What you will do → Write out again, exactly, the lines below starting at the one with "image of human" and ending at the one with "microscopy captured an".

Data block →
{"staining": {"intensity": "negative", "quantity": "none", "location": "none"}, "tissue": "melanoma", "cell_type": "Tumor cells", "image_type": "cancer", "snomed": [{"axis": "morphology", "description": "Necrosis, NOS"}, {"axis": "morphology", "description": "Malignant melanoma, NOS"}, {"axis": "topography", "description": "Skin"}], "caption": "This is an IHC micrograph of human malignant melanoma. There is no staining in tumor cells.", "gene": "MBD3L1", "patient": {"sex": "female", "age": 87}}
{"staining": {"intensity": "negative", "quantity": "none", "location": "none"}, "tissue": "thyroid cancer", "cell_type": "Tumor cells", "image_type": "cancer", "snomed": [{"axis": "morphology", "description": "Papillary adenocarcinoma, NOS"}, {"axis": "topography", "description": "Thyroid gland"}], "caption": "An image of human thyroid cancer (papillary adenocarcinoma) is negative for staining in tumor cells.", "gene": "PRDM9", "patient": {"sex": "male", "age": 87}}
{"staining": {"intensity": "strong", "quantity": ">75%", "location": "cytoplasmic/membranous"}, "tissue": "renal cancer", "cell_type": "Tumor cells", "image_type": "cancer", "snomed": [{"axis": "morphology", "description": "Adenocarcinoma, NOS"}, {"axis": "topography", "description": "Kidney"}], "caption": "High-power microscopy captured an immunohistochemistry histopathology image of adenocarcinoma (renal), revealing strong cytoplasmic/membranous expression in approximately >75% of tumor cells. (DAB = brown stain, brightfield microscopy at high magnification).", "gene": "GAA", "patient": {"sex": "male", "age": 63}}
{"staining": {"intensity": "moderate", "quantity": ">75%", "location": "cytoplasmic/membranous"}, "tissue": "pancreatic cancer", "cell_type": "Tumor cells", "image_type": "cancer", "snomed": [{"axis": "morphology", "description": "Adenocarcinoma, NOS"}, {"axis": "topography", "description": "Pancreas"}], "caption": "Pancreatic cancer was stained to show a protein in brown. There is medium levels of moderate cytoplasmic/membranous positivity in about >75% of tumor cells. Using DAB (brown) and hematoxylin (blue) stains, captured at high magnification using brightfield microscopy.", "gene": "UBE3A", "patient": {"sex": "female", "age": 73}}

Response to this task →
{"staining": {"intensity": "negative", "quantity": "none", "location": "none"}, "tissue": "thyroid cancer", "cell_type": "Tumor cells", "image_type": "cancer", "snomed": [{"axis": "morphology", "description": "Papillary adenocarcinoma, NOS"}, {"axis": "topography", "description": "Thyroid gland"}], "caption": "An image of human thyroid cancer (papillary adenocarcinoma) is negative for staining in tumor cells.", "gene": "PRDM9", "patient": {"sex": "male", "age": 87}}
{"staining": {"intensity": "strong", "quantity": ">75%", "location": "cytoplasmic/membranous"}, "tissue": "renal cancer", "cell_type": "Tumor cells", "image_type": "cancer", "snomed": [{"axis": "morphology", "description": "Adenocarcinoma, NOS"}, {"axis": "topography", "description": "Kidney"}], "caption": "High-power microscopy captured an immunohistochemistry histopathology image of adenocarcinoma (renal), revealing strong cytoplasmic/membranous expression in approximately >75% of tumor cells. (DAB = brown stain, brightfield microscopy at high magnification).", "gene": "GAA", "patient": {"sex": "male", "age": 63}}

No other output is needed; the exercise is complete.